Even more disturbing to counterterrorism officials are three cases with ties to Pakistan’s tribal region, where the American perpetrators received training in bomb making and terrorist tactics from Al Qaeda or Lashkar-e-Taiba operatives. These plots involved Najibullah Zazi, a former Manhattan coffee vendor who pleaded guilty to traveling to Pakistan for explosives training and plotting a deadly assault on New York City subway trains in September 2009; David C. Headley of Chicago, who pleaded guilty to aiding the 2008 terrorist assault on Mumbai and plotting attacks in Denmark; and Faisal Shahzad, a Pakistani American who loaded his Nissan Pathfinder with fertilizer, propane, and gasoline in a failed attempt to detonate a car bomb in Times Square in May 2010. “The past thirteen months have been as intense, if not more intense, because of the variety of threats than any time since 2001,” Leiter told the CSIS audience.

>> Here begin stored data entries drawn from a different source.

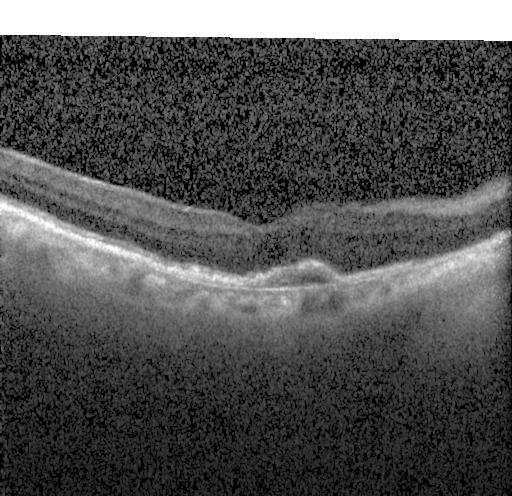 SD-OCT; retinal OCT cross-section.
Finding: a choroidal neovascular membrane.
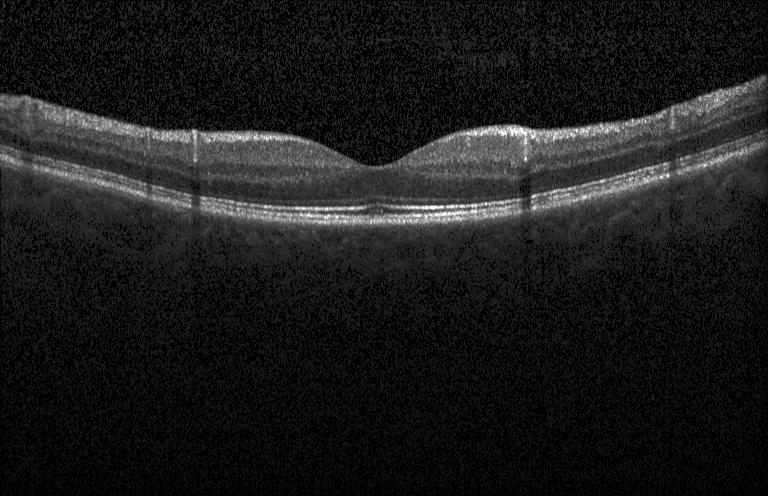
Retinal OCT cross-section. SD-OCT.
OCT finding: no choroidal neovascularization, no diabetic macular edema, and no drusen.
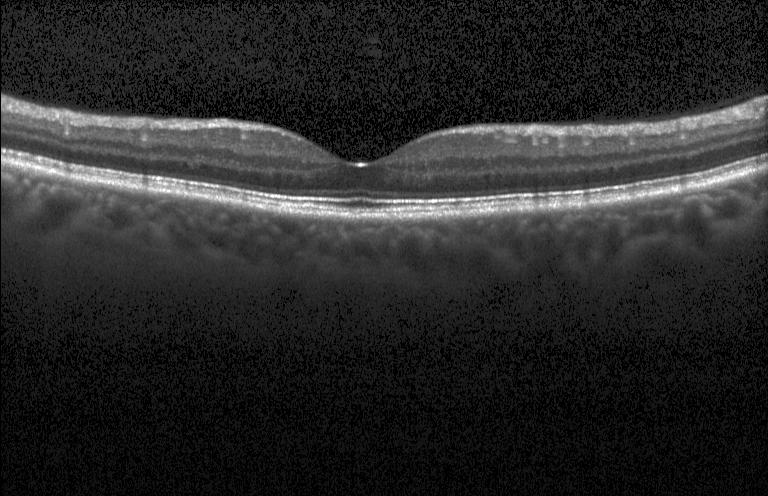 Optical coherence tomography B-scan — Diagnosis: neither CNV, DME, nor drusen.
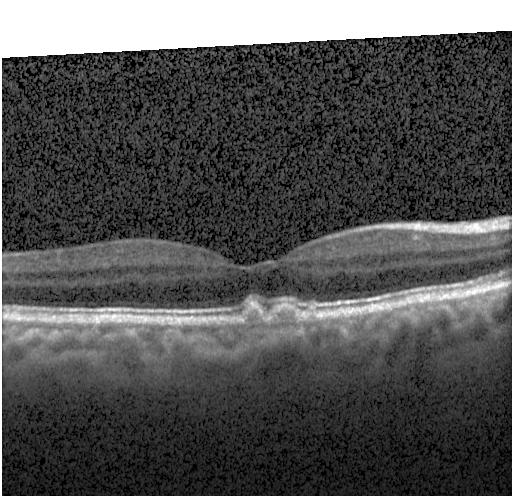 Diagnosis: drusen.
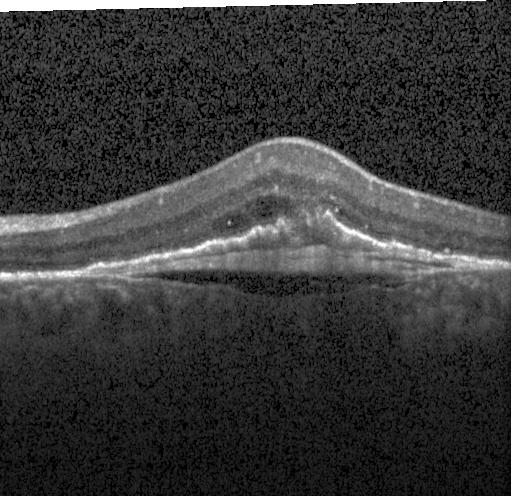 OCT B-scan showing CNV.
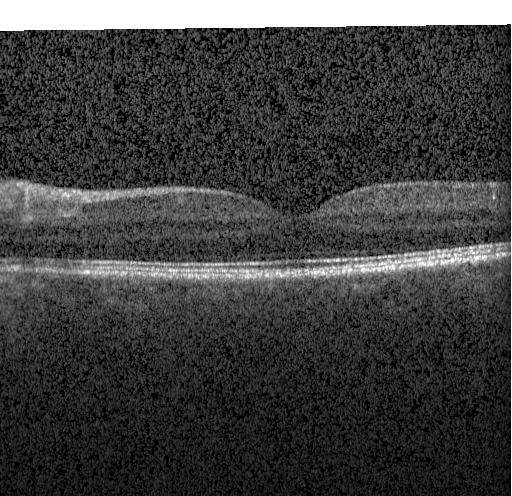

Finding: no CNV, no DME, and no drusen.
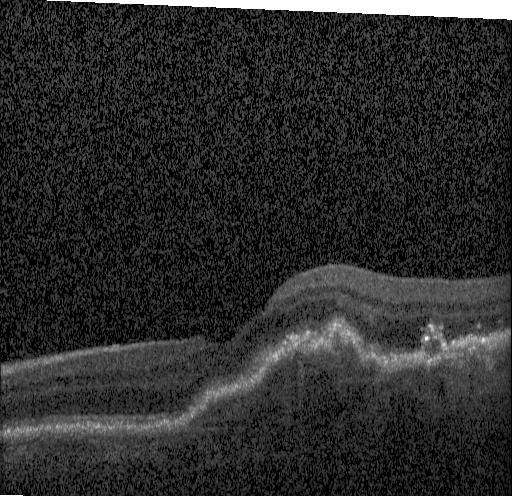
Spectral-domain optical coherence tomography; OCT B-scan
Assessment: a choroidal neovascular membrane.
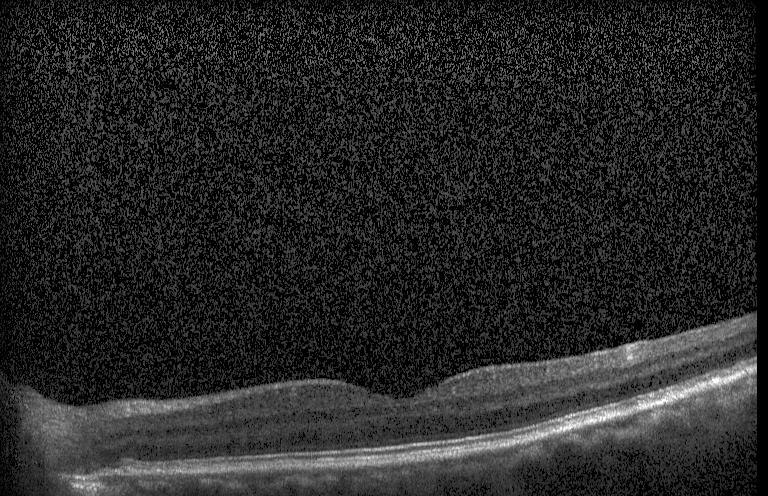 OCT scan showing no CNV, no DME, and no drusen.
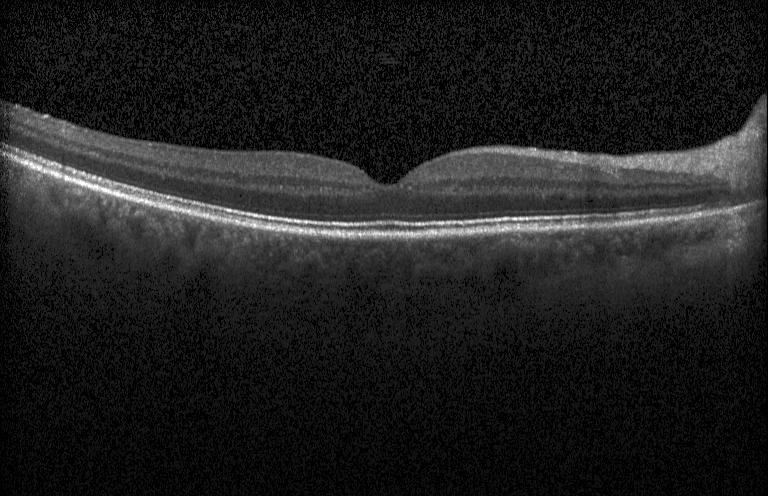

Instrument: Heidelberg Spectralis · optical coherence tomography B-scan · centered on the fovea · SD-OCT
The scan shows no choroidal neovascularization, no diabetic macular edema, and no drusen.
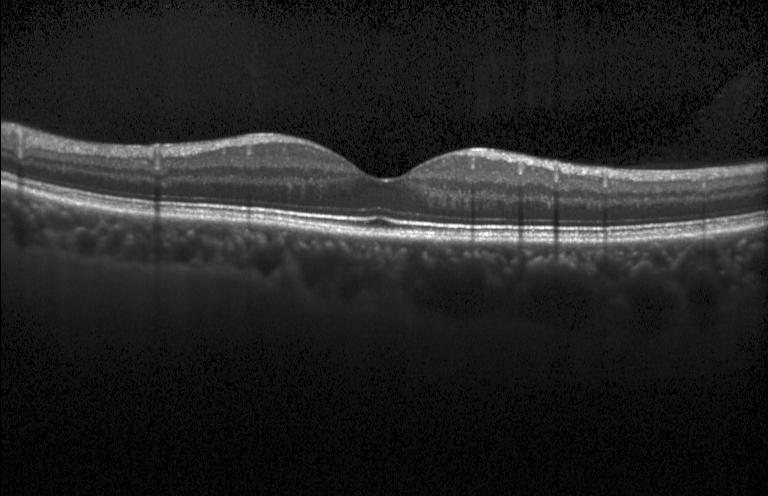 Neither CNV, DME, nor drusen.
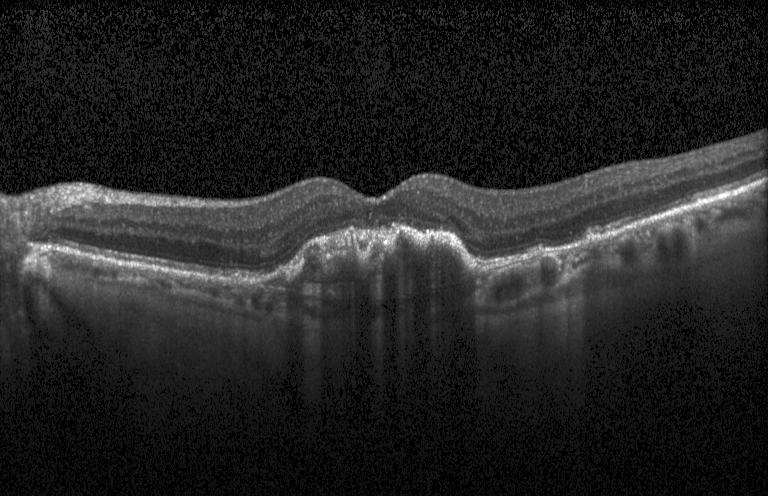

Acquired on a Heidelberg Spectralis; macular scan; OCT line scan
Macular OCT: a choroidal neovascular membrane.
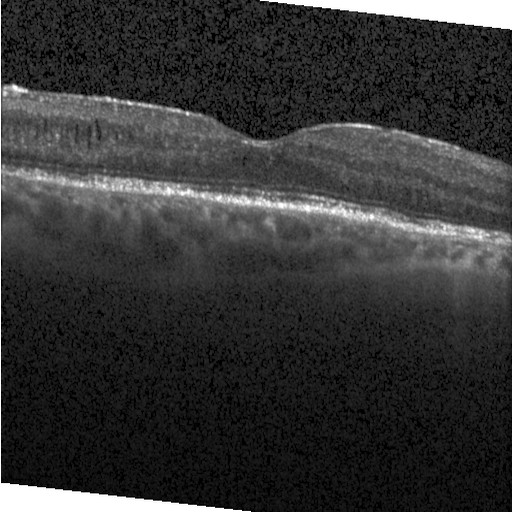 Centered on the fovea. SD-OCT. Optical coherence tomography scan. Acquired on a Heidelberg Spectralis. Dx: diabetic macular edema (DME).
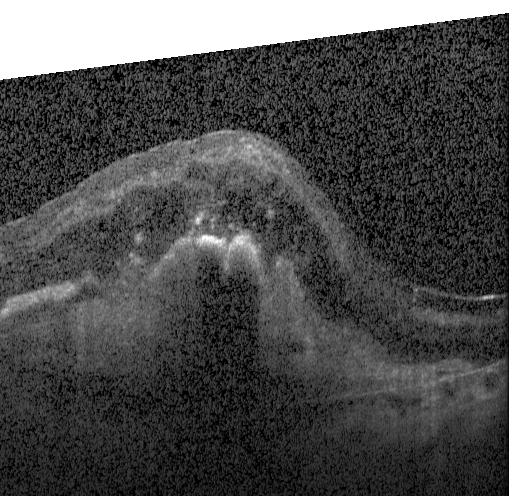

Optical coherence tomography B-scan.
Diagnosis: CNV.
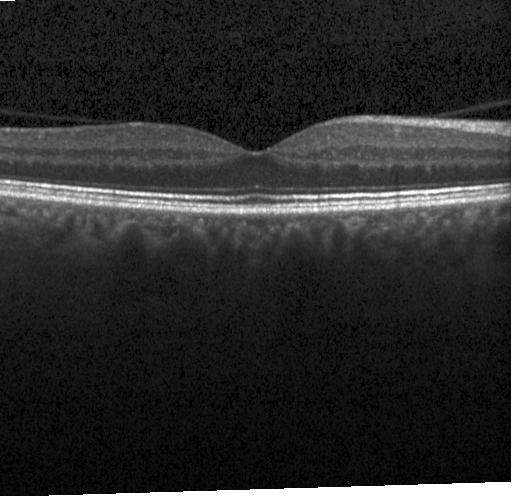 No choroidal neovascularization, diabetic macular edema, or drusen.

Why was this happening now?
The New York Police Department, after more than two years of reviewing cases of homegrown terrorism in the United States and around the world, offered one of the earliest explanations in a wide-ranging report issued in August 2007 that described a four-phase process that transforms what it called “unremarkable” people into terrorists. In the first phase, or “preradicalization,” most homegrown terrorists are strikingly unexceptional; they have ordinary jobs, live ordinary lives and, for the most part, have had little if any criminal history. The second phase, “self-identification,” occurs when individuals are influenced by external or internal events, often through the Internet, and begin to explore the jihadist brand of Islam on their own. This phase could result from losing a job, experiencing a death in the family, or feeling anger about the treatment of Muslims in international conflicts, such as in Afghanistan and Iraq. The third phase, “indoctrination,” happens when an individual wholly accepts the extremist ideology and is willing to commit violence to achieve its goals. This stage is often facilitated by someone with spiritual influence, such as an imam or other respected figure with religious training or credentials, who sanctions the violent act as a religious duty. The final stage, “jihadization,” is reached when individuals or members of a small group accept their duty to commit violence in the name of Islam and begin preparing and executing a plot.